# Kool 1913? mill....



## bricycle (Dec 20, 2017)

https://www.ebay.com/itm/1913-Other...ash=item3afabe55ec:g:DMYAAOSwe7laNE5-&vxp=mtr


----------



## barneyguey (Dec 20, 2017)

That's really neat looking! I love it! Barry


----------



## fordmike65 (Dec 20, 2017)




----------



## WetDogGraphix (Dec 20, 2017)




----------



## barneyguey (Dec 20, 2017)

WetDogGraphix said:


> View attachment 727255



I love how those early motorcycles look just like a bicycle with a motor on it, and of course that's exactly what they were.

Sent from my SM-G530T using Tapatalk


----------



## David Larson (Dec 21, 2017)

That's Billy Lane's engine in eBay  (or is it Warren? I always get their screen names mixed up.) Nice guys if you get to talking to them.

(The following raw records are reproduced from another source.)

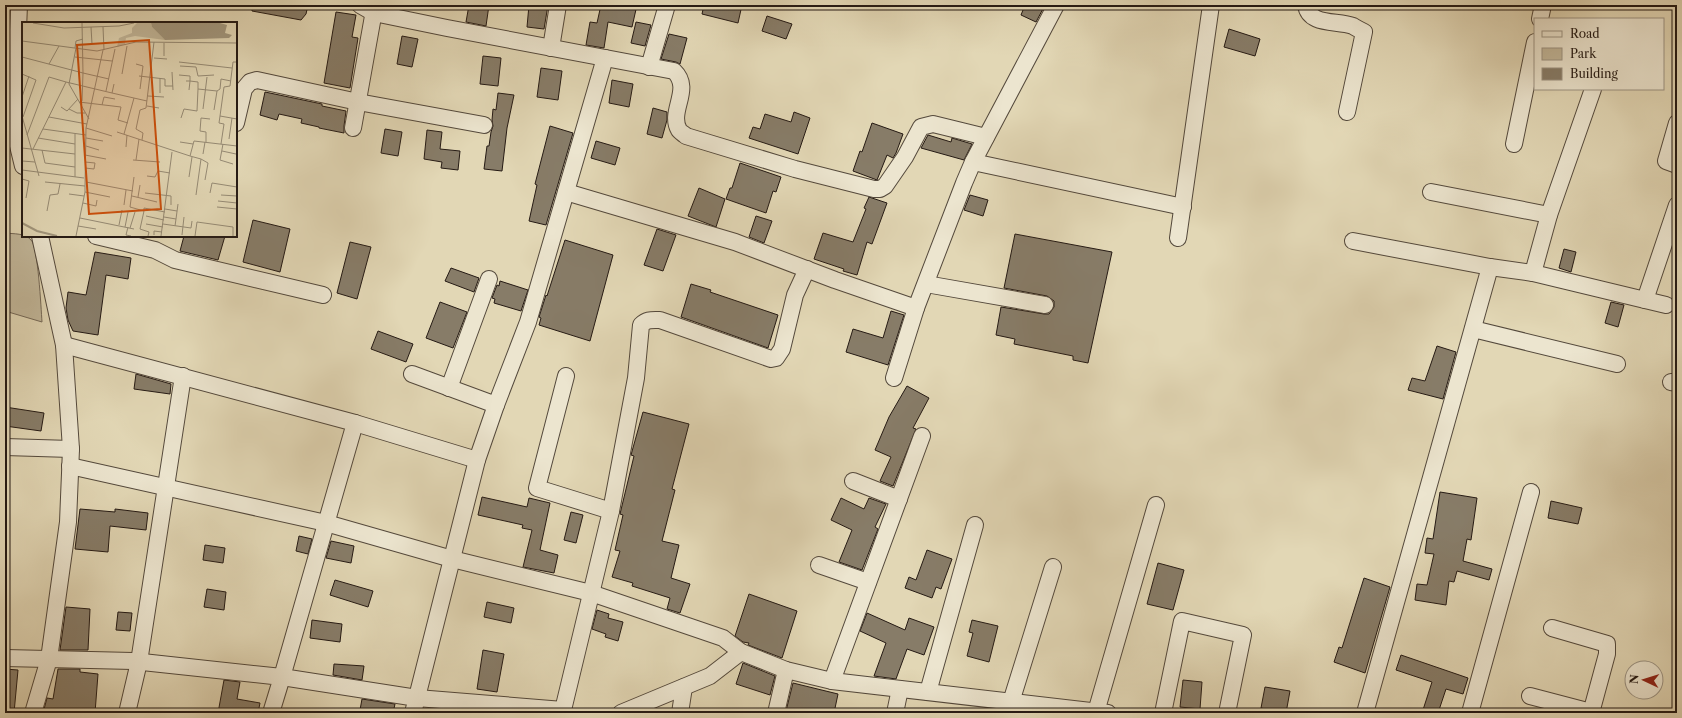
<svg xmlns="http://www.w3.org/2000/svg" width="1682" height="718" viewBox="0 0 1682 718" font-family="'Libre Caslon Text',serif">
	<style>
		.green { fill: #c2b79a; stroke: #746857 }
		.building { fill: #877c68; stroke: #251a14 }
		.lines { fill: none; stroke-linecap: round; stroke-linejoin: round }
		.street-casing { stroke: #54493c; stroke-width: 18 }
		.street { stroke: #ece5cf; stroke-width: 16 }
		.inset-river { fill: none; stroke: #a2977e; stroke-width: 2 }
		.inset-road { fill: none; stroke: #968b75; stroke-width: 1 }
		.view { fill: #cb500d; fill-opacity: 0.15; stroke: #cb500d; stroke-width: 2 }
		.inset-edge { fill: none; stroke: #251a14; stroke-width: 2 }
	</style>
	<rect width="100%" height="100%" fill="#e2d7b5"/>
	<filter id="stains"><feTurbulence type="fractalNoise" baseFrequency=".005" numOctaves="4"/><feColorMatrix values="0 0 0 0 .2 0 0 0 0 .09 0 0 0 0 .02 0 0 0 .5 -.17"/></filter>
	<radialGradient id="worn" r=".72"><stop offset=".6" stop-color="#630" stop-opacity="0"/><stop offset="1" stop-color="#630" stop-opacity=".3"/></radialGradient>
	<path class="green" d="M5 233C14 234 25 233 31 240 38 246 41 308 42 322L5 311Z"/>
	<g class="building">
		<path d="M252 5H308L306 14 301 20 252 11Z"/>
		<path d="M469 5H489L486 26 466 22Z"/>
		<path d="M529 5H548L544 29 527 27Z"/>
		<path d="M601 5H637L632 27 608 22 604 48 586 45 590 22 597 23Z"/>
		<path d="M704 5H742L738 23 702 14Z"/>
		<path d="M1025 5H1045L1036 22 1021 15Z"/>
		<path d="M336 12 356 15 352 37 358 38 350 88 324 83Z"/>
		<path d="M767 16 792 24 786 39 762 31Z"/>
		<path d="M636 22 651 25 645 46 631 43Z"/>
		<path d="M1229 29 1260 39 1255 56 1224 47Z"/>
		<path d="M669 34 687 38 680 64 676 62 661 59Z"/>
		<path d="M402 36 418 39 412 67 397 64Z"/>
		<path d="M483 56 501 58 498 86 480 84Z"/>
		<path d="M541 68 562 71 558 100 537 97Z"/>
		<path d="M612 80 633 84 629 107 609 103Z"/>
		<path d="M265 92 322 104V106L346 111 344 126V133L319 128V127L301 123 302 119 279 114 277 120 260 115Z"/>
		<path d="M498 93 514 95 507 128 502 171 484 169 487 146H489L491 132 493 126 492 120 493 109 496 110Z"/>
		<path d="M653 108 667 112V120L662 138 647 134Z"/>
		<path d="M794 112 810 118 798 154 749 138 753 127 760 129 765 114 791 122Z"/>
		<path d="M872 123 903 134 896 153 893 158 887 155 877 180 853 171 860 151 862 152Z"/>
		<path d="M550 126 573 133 546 225 529 221 537 185 535 184Z"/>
		<path d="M385 129 402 132 398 156 381 153Z"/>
		<path d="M427 130 442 132 440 149 460 151 458 170 441 168 442 162 424 159Z"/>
		<path d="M928 135 951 142 952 138 972 144 964 160 921 148Z"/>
		<path d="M596 141 620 148 615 165 591 158Z"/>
		<path d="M740 163 781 177 776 192 773 191 766 213 726 199 730 188H732Z"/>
		<path d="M699 188 725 199 716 227 688 216Z"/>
		<path d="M970 195 988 200 983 216 964 210Z"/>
		<path d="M869 197 887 203 872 244 867 242 857 275 843 271 844 269 814 259 823 233 853 242 866 209 864 208Z"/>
		<path d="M756 216 772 221 764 243 749 237Z"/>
		<path d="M253 220 290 229 280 272 243 262Z"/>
		<path d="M657 229 676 235 663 271 644 265Z"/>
		<path d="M1015 234 1112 252 1088 363 1073 360V356L1014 344 1015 339 996 335 1001 307 1044 314H1049L1054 307V301L1047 296 1004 288Z"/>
		<path d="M184 236H225L218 260 180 251Z"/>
		<path d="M565 240 613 255 590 341 539 325 541 318 539 317 546 295 547 296Z"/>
		<path d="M350 242 371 247 357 299 337 293Z"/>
		<path d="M1564 249 1576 252 1571 272 1559 268Z"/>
		<path d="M95 252 131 258 128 279 106 275 98 335 73 331 68 320 66 308 68 292 86 295Z"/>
		<path d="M451 268 479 278 474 292 445 281Z"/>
		<path d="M500 281 528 290 521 311 494 303 495 299 492 298 497 285 499 286Z"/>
		<path d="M691 284 711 290 710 292 778 315 768 348 681 317Z"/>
		<path d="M440 302 467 312 453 348 426 338Z"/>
		<path d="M1611 302 1624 305 1618 327 1605 323Z"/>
		<path d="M891 311 904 315 888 365 846 352 853 329 883 338Z"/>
		<path d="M378 331 413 344 406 362 371 349Z"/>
		<path d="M1437 346 1456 352 1443 399 1408 390 1412 378 1425 381Z"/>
		<path d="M136 374 171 384 170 394 134 389Z"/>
		<path d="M907 386 929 398 913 428 916 429 893 486 880 481 891 457 875 450 889 417Z"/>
		<path d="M5 407 44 413 41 431 5 426Z"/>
		<path d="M643 412 689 424 672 489 675 490 662 541 679 545 671 578 690 584 680 613 667 609 670 598 632 586 633 583 612 577 620 551 615 550 623 515 620 514 634 456 631 455Z"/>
		<path d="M1440 492 1477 498 1471 540 1467 539 1463 561 1492 569 1489 580 1457 571 1454 582 1449 581 1446 605 1415 600 1417 584 1427 585 1434 554 1425 553 1427 538 1433 539Z"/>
		<path d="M482 497 527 507 529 498 550 503 540 550 558 555 554 573 523 567 532 530 522 528 523 525 478 515Z"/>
		<path d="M841 498 864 509 869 498 886 504 875 527 878 529 862 570 839 562 852 530 831 520Z"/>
		<path d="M1551 501 1582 508 1578 524 1548 518Z"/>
		<path d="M80 509 115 512V509L148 513 146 530 110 526 108 552 75 549Z"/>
		<path d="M571 512 583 515 576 543 564 540Z"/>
		<path d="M299 536 312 539 308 554 296 551Z"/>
		<path d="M331 541 354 546 351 563 326 558Z"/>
		<path d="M205 545 225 548 223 563 203 560Z"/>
		<path d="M927 550 952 559 941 589 936 587 932 598 905 588 909 577 916 580Z"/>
		<path d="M1158 563 1184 570 1173 610 1147 604Z"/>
		<path d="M1364 578 1390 587 1365 673 1334 662 1339 647 1342 648Z"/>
		<path d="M335 580 373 591 368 607 330 595Z"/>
		<path d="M207 589 226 592 224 610 204 607Z"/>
		<path d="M749 594 797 611 782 658 748 645 749 643 743 642 735 636Z"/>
		<path d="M487 602 514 608 511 623 484 617Z"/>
		<path d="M66 607 90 609 88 650H60Z"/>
		<path d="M597 610 609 614 608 618 623 622 618 641 605 637 606 634 592 629Z"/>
		<path d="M118 612 132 613 130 631 116 630Z"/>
		<path d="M867 613 905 630 909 618 934 627 924 655 907 649 896 679 874 676 886 643 860 631Z"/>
		<path d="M312 620 342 624 340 642 310 638Z"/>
		<path d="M972 620 998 626 989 662 967 656 973 633 969 632Z"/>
		<path d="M483 650 504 654 497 692 477 689Z"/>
		<path d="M1401 655 1468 678 1463 694 1446 689 1438 713H1422L1432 682 1396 670Z"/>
		<path d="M743 663 775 676 770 695 736 684Z"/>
		<path d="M334 664 364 666 362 680 333 675Z"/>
		<path d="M5 669 18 670 14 713H5Z"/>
		<path d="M58 669H80V672L98 674 95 713H43L47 698 53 699Z"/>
		<path d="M224 680 240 682 237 699 260 703 258 713H218Z"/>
		<path d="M1183 680 1202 682 1200 709 1180 707Z"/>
		<path d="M793 683 838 694 834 713H796L786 711Z"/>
		<path d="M1265 687 1290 691 1286 713 1261 708Z"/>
		<path d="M362 699 395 704 393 713H376L360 710Z"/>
	</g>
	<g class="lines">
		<g class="street-casing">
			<g id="street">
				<path d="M19 5 14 129 23 166"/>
				<path d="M360 5 374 13 447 28 674 71C693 89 668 111 679 130 680 132 684 134 686 136L795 169 874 189H880L885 186 905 157 921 127 933 124 986 137"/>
				<path d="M1306 5C1309 26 1337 20 1353 26 1356 28 1360 30 1364 32L1347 112"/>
				<path d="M1540 19 1543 5"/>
				<path d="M551 48 558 5"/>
				<path d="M649 67 667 5"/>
				<path d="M236 123 244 89 250 82 257 80 358 102 484 125"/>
				<path d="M1677 123 1666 161 1677 165"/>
				<path d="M353 128 375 5"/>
				<path d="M1514 144 1535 42"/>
				<path d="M973 162 1183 207"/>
				<path d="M566 192 735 242 835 280 916 308"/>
				<path d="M1431 192 1549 215"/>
				<path d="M96 236 155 250 175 260 323 295"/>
				<path d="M1178 238 1211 5"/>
				<path d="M1353 241 1490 267 1533 273 1645 300 1677 205"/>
				<path d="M1533 273 1549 215 1593 89"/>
				<path d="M926 284 1045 305"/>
				<path d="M1645 300 1666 305"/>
				<path d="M1473 329 1617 364"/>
				<path d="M64 345 355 423 477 460"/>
				<path d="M412 374 496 405 477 460 413 713"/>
				<path d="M566 376 537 488 611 511"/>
				<path d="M894 378 916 308 964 183 973 162 1056 5"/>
				<path d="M1671 382 1677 383"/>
				<path d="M449 388 489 279"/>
				<path d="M496 405 528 322 605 58"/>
				<path d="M355 423 282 677 417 698 563 710"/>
				<path d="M5 447 71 449"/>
				<path d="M70 466 326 523 452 559 591 593 723 638 741 652 786 670 832 681 1108 713"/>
				<path d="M853 481 899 499"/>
				<path d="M819 565 868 582"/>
				<path d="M1552 628 1607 644V654L1591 713"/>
				<path d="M5 658 133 661 282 677 271 713"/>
				<path d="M832 681 922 436"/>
				<path d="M928 692 975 525"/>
				<path d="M1530 696 1591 712"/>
				<path d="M1011 702 1053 567"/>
				<path d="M1096 712 1156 505"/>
				<path d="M33 713 49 659 68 522 71 449 64 345 40 236"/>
				<path d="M127 713 139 662 183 376"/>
				<path d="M564 713 563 710 611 511 636 378 641 325C647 319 652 320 660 320L771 359 776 358 782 349 795 295 807 269"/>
				<path d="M621 713 710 676 741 652"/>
				<path d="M680 713 684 687"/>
				<path d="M776 713 786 670"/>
				<path d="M895 713 900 689"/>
				<path d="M1163 713 1182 621 1243 635 1227 713"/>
				<path d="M1365 713 1490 267"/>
				<path d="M1470 713 1531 492"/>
			</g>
		</g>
		<use href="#street" class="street"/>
	</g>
	<g transform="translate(22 22)">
		<rect width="215" height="215" fill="#e2d7b5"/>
		<path d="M115 1H129L130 5 143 18 113 14 104 16 103 22 95 25 97 16 110 11V6Z" fill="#c2b79a"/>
		<path d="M129 1H198L205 3 203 11 210 13 207 16 143 18 130 5Z" fill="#a2977e"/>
		<path class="inset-river" d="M0 201 15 209 35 214"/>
		<path class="inset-road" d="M11 1 42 6 97 4 112 1M69 5 70 22M81 5 82 28M0 19 75 29 114 20 215 21M53 26 54 19 61 17M54 26 47 62 67 97M142 34V21M0 35 61 51 60 1M53 35 90 39M132 36 145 37M157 40 210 46M215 40H211L208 64 202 65 198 94 215 97M27 42 37 24M114 42 121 44 118 67M158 44 174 45 176 54 192 53M150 50 151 68M0 52 14 58 1 95M100 52 105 24M157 53 168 54V59L176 60V67M117 54 143 57V64H151M164 59H168L167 68M84 69 93 27M90 71 125 79M138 71V56M126 74 142 75M0 75 7 54M60 79 61 51 87 57M57 80 99 85 96 98 106 101M80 83 82 75 93 77M125 84 137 86M39 85 45 89 56 77M47 87 55 91H63M181 87 185 55M192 88 195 69M0 94 17 154M198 94 197 101 202 102 199 122M27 95 65 102M159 96 162 87 175 89 176 67 195 69 198 67 199 57 209 59M64 106 90 114M21 107 64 113M95 110 168 134 172 119 215 124M102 112 112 76M5 113 27 55 44 60M16 116 53 122M64 116 81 119M207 117 210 96M120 118 121 111 114 107 118 88 124 86 132 20M158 120 171 122M184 120V110L178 109 179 96 188 97M201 122 198 138 211 142M64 124 77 128M104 125 105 113M0 126 53 132M11 127 44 60 90 71 92 62M20 128 23 141 53 145M200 129 214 132M181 132 183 120M63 133 84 137M168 134 179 137 174 173M179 137 186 141 183 158M111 138 138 140M114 138 117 117M0 139 13 140M63 146 72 147 73 141 63 140M0 148 62 156M125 154 133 155 136 149 148 151M53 155V112M112 155 108 185 122 189 118 207 127 210 126 214M167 155 170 135M0 157 7 159 4 176M23 160 63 164 64 106 81 28M64 160 111 169M63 164V170L88 175M123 171 149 174V183M188 171 190 161 215 165M47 172 62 174M199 173 215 174M110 174 135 180M116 175 118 163M196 179 215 181M61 181 74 184 75 178M102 183 104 168M195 185 215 187M143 187 155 189M25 189 28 173 36 172 38 162M122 189V186L143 190M124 194 142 198M142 195 154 197 153 204M58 196 112 207M154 197 156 182M124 202 141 205M141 202 169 206 170 199M97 203 100 188M56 204 74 207M103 205 106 190M106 205 104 213 109 214M108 206 113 190M132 213V209L140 210M160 213 162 195M54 214 63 170M139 214 150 130M173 214 175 200 211 205V214"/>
		<path class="view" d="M127 18 139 187 67 192 55 23Z"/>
		<rect width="215" height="215" class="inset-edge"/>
	</g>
	<rect width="1682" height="718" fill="none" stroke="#e2d7b5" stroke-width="20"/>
	<rect x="6" y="6" width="1670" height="706" fill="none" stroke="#251a14" stroke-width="2"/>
	<rect x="10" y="10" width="1662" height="698" fill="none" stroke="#251a14"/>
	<rect x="1534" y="18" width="130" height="72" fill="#ece5cf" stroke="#9c9484"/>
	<rect x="1542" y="31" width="20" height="6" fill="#ece5cf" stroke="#9c9484"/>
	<text x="1570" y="38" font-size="12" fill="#251a14">Road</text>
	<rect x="1542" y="48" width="20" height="12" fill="#c2b79a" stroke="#9c9484"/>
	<text x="1570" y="58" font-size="12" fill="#251a14">Park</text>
	<rect x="1542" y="68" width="20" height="12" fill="#877c68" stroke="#9c9484"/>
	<text x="1570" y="78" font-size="12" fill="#251a14">Building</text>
	<g transform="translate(1644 680) rotate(274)"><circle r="19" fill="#ece5cf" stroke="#9c9484"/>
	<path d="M0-3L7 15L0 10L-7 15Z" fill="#8f2418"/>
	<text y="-6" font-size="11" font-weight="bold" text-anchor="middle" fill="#251a14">N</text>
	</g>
	<rect width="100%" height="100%" filter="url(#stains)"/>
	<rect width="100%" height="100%" fill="url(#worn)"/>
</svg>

Sidenote: this is not for a motorcycle. This is a Spacke-built cycle car engine - very similar to the motorcycle engine built by Spacke, but if you notice the magneto drive area is different on this engine versus what you see on the bikes. This engine has the cam cover/mag drive setup for a cycle car with a vertical magneto/distributor drive shaft. Still a great engine and extremely well built.

Hopefully the top bidder realizes that.

The engine is in great condition with correct Schebler carb, but it should honestly not go much higher than it is right now - if it were a motorcycle setup, then should expect something closer to $5k for this condition.


----------



## Bikermaniac (Dec 21, 2017)

Awesome engine, If this would be the motorcycle version I will jump on it, but it's for a light car. Still valuable though.


----------



## Dago1966 (Feb 10, 2020)

I recently acquired one of these. Didn’t know what I was looking at, but knew it was old! Happy to have this in my collection. Runs like a champ and is all complete!


----------